— Your goal —
Return every line below in which "drawn" appears.

++++ Information ++++

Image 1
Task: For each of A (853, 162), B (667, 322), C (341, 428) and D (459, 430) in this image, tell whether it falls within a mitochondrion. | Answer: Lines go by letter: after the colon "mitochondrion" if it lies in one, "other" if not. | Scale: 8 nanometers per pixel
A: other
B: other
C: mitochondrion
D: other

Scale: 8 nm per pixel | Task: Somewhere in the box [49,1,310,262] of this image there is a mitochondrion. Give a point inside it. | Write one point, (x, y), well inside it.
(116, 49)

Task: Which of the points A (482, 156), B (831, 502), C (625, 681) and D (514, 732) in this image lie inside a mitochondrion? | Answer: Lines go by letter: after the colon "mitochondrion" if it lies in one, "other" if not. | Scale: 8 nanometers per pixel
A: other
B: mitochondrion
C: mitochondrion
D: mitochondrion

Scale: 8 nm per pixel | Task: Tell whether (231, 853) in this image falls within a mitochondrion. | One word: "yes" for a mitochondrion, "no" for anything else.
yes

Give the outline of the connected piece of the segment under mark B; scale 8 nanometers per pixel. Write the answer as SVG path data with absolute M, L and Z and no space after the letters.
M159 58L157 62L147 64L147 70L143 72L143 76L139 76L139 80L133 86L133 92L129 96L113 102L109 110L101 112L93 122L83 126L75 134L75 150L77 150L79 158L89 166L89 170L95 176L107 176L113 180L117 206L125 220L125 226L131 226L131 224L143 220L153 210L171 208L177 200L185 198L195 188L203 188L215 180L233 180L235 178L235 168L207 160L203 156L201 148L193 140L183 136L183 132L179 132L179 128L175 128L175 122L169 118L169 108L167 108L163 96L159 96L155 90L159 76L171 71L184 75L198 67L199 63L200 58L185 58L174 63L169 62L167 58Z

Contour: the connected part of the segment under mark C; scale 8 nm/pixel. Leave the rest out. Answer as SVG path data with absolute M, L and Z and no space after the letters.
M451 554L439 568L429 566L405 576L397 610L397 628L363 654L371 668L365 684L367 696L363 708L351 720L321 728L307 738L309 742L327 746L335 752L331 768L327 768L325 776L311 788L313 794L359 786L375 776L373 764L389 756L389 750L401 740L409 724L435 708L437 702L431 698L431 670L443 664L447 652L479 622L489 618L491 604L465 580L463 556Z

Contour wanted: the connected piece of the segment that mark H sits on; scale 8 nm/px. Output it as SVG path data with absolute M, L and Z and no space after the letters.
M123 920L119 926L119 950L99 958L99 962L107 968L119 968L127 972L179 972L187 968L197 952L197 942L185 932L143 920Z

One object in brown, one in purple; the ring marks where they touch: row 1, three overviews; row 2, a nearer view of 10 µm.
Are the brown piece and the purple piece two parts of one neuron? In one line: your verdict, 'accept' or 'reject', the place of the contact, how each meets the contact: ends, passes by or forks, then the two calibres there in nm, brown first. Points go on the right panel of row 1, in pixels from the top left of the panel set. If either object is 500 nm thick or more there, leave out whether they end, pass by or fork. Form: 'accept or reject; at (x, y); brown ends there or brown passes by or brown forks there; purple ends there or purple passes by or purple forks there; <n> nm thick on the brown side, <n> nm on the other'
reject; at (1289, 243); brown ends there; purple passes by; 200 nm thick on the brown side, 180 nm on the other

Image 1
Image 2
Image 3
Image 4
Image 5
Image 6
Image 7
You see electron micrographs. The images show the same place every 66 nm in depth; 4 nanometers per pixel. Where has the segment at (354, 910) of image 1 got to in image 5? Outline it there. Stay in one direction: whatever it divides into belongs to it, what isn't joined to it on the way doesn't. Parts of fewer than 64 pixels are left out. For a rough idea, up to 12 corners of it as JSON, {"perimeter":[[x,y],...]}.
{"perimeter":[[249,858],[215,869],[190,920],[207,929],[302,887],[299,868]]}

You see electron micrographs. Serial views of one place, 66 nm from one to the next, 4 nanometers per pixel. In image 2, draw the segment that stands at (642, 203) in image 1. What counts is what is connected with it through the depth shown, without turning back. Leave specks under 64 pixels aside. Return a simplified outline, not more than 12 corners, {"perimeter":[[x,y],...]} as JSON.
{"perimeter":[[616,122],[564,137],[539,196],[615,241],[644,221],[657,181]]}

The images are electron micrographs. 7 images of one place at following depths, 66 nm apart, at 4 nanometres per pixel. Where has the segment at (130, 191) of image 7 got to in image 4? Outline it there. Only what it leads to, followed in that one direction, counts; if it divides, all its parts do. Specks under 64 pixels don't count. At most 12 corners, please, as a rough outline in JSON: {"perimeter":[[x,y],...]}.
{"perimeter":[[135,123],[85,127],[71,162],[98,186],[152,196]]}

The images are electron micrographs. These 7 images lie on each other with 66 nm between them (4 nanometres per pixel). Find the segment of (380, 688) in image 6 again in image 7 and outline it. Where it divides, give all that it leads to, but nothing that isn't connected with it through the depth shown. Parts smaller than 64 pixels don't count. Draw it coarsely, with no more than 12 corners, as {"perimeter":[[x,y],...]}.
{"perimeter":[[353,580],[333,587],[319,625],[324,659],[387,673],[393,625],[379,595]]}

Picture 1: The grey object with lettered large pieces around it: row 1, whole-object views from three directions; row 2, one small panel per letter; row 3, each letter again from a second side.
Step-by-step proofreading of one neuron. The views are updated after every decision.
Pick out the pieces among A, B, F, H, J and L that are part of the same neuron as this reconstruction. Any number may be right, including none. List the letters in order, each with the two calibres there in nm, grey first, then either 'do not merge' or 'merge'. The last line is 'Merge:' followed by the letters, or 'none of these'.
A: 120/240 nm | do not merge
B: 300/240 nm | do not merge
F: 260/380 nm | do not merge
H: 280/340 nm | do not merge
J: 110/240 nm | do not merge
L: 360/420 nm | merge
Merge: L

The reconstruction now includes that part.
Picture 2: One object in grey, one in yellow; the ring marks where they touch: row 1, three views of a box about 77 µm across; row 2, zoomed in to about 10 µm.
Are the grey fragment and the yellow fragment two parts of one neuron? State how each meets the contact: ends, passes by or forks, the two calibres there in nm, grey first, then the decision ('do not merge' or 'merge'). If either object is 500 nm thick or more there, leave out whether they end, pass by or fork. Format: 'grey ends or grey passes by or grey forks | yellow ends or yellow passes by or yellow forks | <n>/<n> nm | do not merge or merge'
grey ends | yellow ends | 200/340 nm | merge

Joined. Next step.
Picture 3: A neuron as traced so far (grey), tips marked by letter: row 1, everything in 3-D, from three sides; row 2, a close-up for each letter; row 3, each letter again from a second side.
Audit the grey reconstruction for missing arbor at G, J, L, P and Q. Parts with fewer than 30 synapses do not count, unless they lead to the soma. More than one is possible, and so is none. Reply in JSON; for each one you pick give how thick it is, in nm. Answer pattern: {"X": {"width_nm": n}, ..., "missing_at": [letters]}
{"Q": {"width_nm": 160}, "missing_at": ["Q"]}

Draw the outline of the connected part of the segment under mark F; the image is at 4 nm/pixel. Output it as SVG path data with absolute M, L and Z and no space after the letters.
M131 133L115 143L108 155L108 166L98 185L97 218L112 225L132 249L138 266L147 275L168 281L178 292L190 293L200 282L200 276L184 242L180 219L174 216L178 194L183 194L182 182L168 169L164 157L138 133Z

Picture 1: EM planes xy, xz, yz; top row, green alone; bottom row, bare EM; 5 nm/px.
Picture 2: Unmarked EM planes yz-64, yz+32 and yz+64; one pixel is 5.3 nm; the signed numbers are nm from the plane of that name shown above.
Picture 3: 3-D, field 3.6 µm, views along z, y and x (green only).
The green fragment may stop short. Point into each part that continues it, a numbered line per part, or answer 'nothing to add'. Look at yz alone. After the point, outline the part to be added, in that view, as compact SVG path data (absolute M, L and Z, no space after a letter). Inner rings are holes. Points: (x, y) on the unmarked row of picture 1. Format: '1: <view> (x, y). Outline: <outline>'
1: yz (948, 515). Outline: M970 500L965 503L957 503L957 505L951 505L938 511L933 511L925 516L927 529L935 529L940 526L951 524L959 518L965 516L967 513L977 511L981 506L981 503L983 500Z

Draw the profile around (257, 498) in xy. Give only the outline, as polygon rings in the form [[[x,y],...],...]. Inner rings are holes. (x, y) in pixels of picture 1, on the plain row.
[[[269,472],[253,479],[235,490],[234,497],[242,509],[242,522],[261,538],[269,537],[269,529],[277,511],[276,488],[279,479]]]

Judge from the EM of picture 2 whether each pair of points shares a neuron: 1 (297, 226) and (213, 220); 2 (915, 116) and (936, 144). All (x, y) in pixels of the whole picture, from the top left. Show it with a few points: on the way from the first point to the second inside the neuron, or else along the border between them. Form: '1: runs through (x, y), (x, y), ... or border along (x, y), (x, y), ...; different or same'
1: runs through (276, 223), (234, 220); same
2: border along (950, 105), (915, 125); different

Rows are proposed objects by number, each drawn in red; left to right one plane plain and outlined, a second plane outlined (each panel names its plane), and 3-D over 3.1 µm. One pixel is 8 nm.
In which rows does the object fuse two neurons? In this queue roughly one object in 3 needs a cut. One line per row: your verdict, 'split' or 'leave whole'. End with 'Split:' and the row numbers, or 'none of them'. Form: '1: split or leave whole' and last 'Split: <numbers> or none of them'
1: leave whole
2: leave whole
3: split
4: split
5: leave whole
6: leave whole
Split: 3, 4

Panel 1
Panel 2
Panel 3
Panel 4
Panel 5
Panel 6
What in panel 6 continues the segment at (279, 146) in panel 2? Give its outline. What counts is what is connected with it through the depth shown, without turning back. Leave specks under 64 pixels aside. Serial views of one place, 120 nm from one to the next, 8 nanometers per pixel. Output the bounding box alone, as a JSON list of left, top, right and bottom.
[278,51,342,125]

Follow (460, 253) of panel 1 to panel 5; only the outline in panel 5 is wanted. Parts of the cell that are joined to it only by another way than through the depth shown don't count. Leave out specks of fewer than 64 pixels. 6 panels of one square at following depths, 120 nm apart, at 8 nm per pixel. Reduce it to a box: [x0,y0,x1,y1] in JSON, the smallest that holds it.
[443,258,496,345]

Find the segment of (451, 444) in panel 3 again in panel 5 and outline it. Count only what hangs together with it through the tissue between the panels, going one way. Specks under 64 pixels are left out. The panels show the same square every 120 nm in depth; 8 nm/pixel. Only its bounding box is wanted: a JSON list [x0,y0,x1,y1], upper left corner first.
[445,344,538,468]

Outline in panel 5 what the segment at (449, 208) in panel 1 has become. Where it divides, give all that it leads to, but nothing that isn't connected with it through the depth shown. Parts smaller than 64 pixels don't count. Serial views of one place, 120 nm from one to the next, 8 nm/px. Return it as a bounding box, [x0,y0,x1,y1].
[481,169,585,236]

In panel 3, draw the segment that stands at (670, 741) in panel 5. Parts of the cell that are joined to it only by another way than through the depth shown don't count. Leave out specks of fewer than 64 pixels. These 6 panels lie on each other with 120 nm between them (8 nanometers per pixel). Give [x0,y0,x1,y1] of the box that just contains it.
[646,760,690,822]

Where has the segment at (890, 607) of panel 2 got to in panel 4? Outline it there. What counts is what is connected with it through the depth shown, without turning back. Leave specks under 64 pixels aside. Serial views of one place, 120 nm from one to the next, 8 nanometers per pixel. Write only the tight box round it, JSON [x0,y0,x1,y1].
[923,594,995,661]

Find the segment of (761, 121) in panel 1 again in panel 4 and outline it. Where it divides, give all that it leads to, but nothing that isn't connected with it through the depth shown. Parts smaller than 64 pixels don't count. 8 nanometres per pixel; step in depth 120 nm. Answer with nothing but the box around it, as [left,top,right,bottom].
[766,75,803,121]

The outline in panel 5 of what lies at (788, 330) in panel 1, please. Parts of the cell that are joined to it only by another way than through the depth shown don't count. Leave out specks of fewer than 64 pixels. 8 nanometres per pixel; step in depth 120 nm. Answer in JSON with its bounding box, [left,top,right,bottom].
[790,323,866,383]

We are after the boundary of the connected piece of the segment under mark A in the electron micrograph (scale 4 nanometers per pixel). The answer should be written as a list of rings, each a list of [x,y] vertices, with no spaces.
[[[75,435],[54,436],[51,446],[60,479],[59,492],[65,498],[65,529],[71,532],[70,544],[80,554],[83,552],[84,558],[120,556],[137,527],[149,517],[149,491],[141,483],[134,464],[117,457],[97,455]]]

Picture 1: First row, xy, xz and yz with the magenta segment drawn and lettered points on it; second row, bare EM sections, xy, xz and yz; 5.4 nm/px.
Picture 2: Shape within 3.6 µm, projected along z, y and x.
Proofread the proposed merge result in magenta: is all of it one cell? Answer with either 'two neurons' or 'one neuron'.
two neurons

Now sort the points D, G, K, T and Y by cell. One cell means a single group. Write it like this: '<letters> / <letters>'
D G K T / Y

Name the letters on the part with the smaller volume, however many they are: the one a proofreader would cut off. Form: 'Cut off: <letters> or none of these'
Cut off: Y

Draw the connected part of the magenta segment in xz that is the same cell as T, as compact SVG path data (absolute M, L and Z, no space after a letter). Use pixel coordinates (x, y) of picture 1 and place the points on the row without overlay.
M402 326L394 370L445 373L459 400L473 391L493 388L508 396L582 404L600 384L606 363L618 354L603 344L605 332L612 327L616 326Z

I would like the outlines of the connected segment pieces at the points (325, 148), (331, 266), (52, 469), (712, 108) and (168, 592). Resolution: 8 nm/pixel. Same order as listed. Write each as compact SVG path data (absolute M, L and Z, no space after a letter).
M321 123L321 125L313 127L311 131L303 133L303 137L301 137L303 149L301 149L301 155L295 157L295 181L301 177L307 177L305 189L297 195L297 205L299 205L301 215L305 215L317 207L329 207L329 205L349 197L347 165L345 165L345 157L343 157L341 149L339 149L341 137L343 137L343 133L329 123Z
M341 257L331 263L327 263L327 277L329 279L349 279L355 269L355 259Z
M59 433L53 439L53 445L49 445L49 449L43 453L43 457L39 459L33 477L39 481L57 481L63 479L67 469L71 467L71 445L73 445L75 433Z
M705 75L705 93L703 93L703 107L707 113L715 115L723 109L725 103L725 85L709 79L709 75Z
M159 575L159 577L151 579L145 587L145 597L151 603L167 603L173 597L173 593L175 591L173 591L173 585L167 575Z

++++

— Worked solution —
Rows are proposed objects by number, each drawn in red; left to right one plane plain and outlined, a second plane outlined (each panel names its plane), and 3-D over 3.1 µm. One pixel is 8 nm.
Picture 1: First row, xy, xz and yz with the magenta segment drawn and lettered points on it; second row, bare EM sections, xy, xz and yz; 5.4 nm/px.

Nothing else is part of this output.